Restate the data word for word and leave the images out.

● **Dataset extract**
[Start of Attachment]

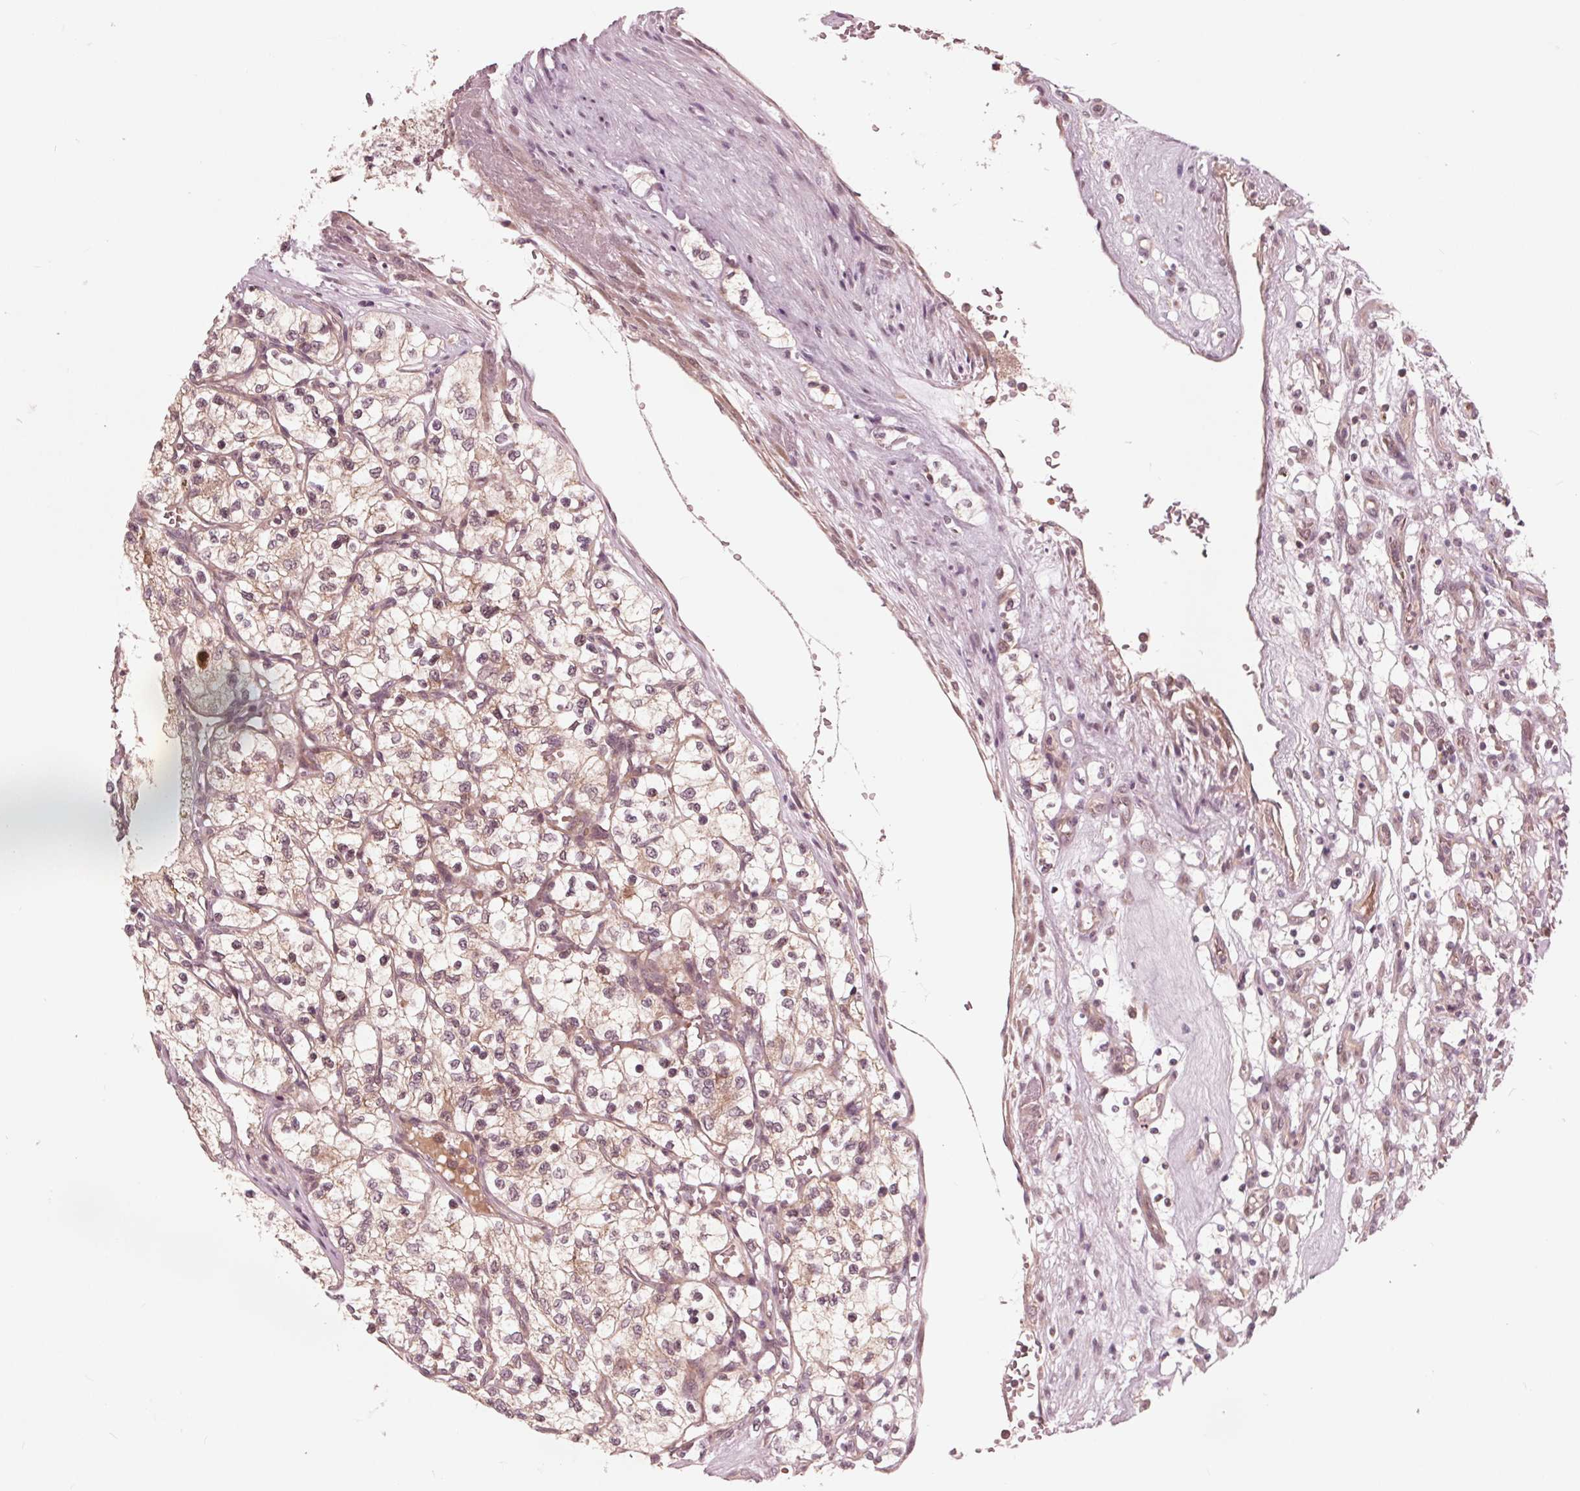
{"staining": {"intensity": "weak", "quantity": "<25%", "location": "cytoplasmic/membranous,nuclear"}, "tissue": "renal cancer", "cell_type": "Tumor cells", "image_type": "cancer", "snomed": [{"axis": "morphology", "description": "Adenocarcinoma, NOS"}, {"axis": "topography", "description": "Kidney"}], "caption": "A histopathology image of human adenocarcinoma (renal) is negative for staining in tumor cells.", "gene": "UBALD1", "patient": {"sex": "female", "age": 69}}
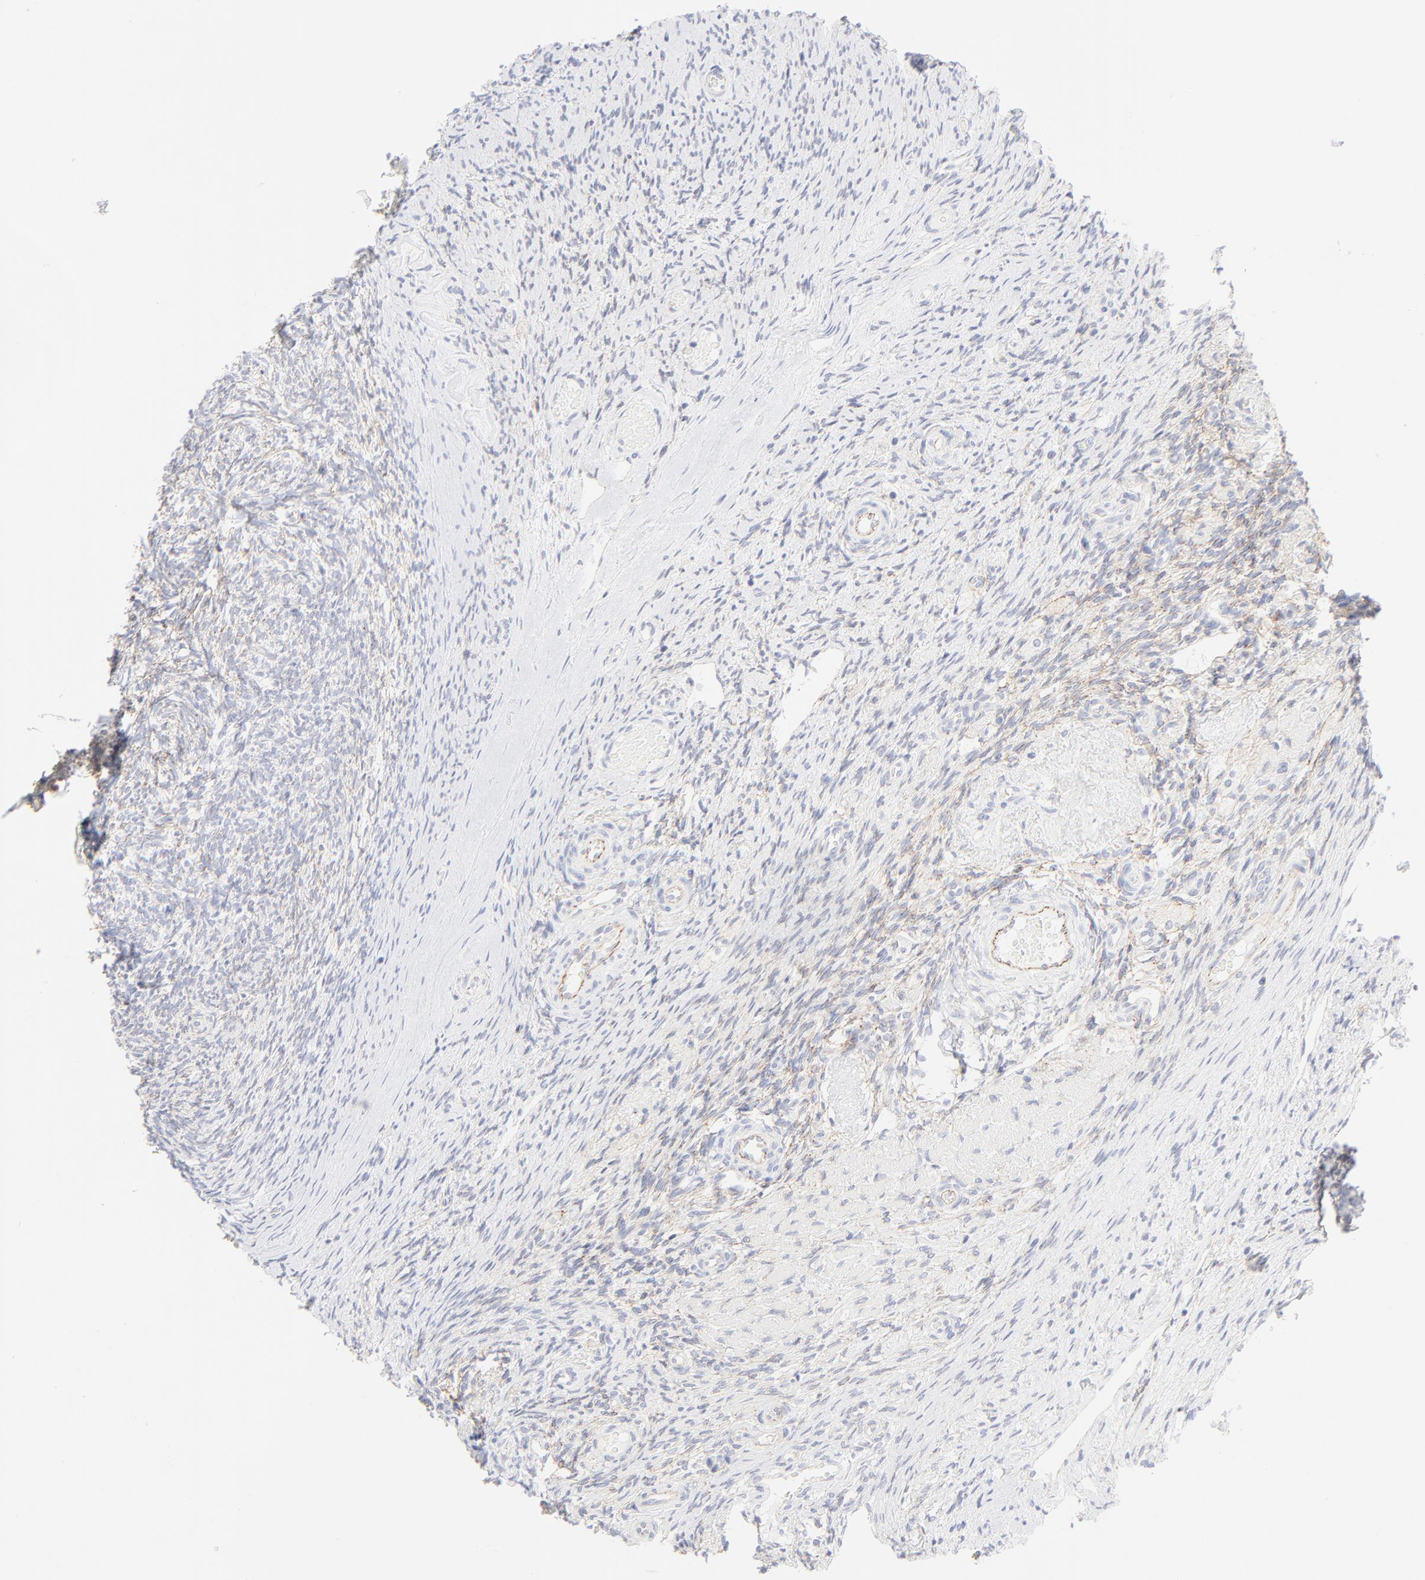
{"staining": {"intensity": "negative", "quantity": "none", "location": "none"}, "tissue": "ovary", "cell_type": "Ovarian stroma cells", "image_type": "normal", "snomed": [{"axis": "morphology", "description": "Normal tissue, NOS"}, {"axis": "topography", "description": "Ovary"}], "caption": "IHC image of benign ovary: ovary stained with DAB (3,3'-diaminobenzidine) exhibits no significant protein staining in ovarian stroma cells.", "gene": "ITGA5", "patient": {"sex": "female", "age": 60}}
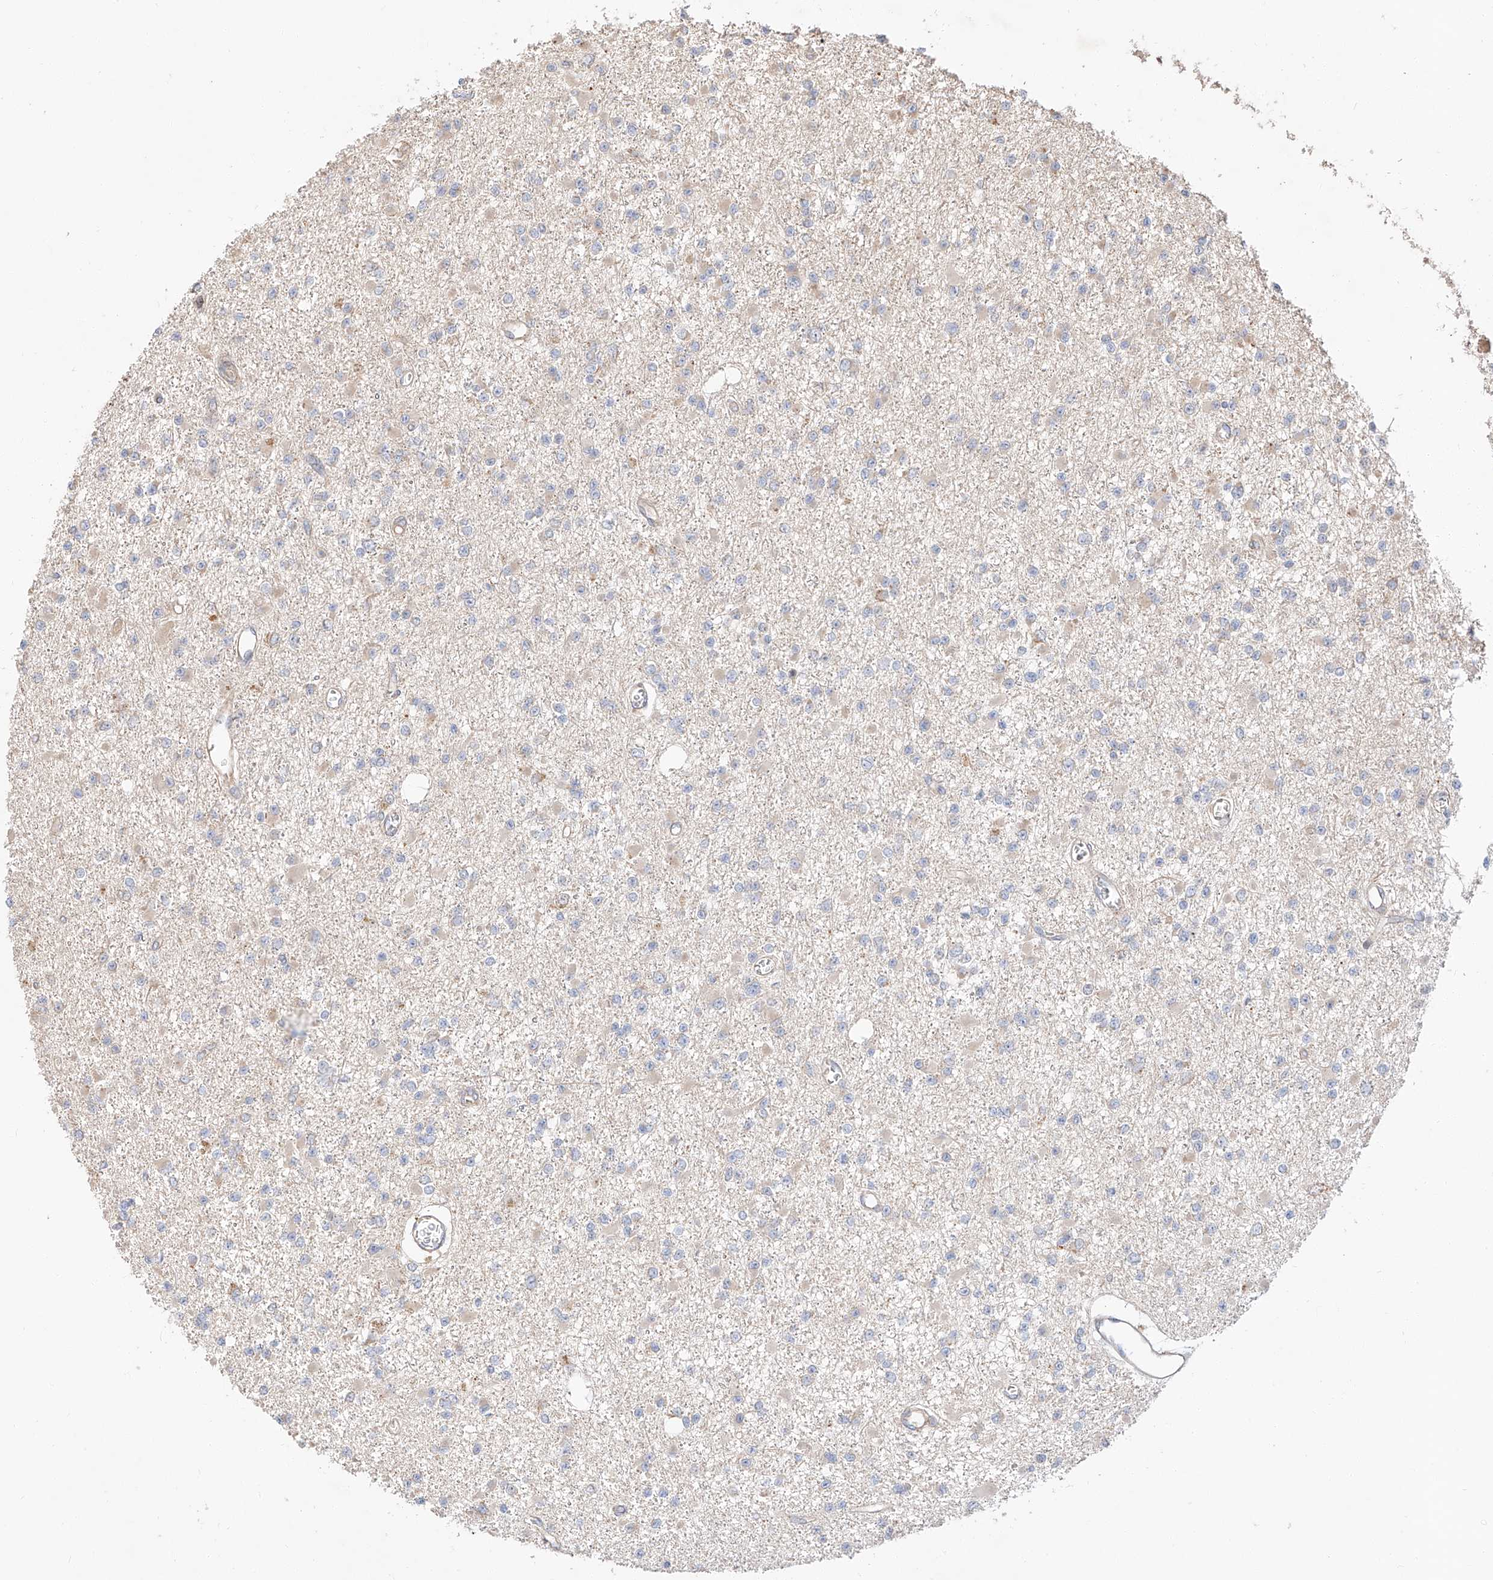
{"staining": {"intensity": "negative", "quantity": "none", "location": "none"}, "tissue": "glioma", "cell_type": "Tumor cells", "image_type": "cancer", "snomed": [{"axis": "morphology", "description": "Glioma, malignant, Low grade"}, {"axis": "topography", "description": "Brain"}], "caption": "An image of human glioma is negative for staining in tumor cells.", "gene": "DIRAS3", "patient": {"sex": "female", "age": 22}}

[End of Attachment]

● **Answer space**
{"staining": {"intensity": "weak", "quantity": "<25%", "location": "cytoplasmic/membranous,nuclear"}, "tissue": "renal cancer", "cell_type": "Tumor cells", "image_type": "cancer", "snomed": [{"axis": "morphology", "description": "Adenocarcinoma, NOS"}, {"axis": "topography", "description": "Kidney"}], "caption": "A histopathology image of human adenocarcinoma (renal) is negative for staining in tumor cells.", "gene": "UBALD1", "patient": {"sex": "female", "age": 69}}
{"staining": {"intensity": "negative", "quantity": "none", "location": "none"}, "tissue": "ovary", "cell_type": "Ovarian stroma cells", "image_type": "normal", "snomed": [{"axis": "morphology", "description": "Normal tissue, NOS"}, {"axis": "topography", "description": "Ovary"}], "caption": "IHC image of benign ovary: ovary stained with DAB (3,3'-diaminobenzidine) exhibits no significant protein staining in ovarian stroma cells.", "gene": "ITGA5", "patient": {"sex": "female", "age": 60}}
{"staining": {"intensity": "negative", "quantity": "none", "location": "none"}, "tissue": "glioma", "cell_type": "Tumor cells", "image_type": "cancer", "snomed": [{"axis": "morphology", "description": "Glioma, malignant, Low grade"}, {"axis": "topography", "description": "Brain"}], "caption": "An image of human glioma is negative for staining in tumor cells.", "gene": "DIRAS3", "patient": {"sex": "female", "age": 22}}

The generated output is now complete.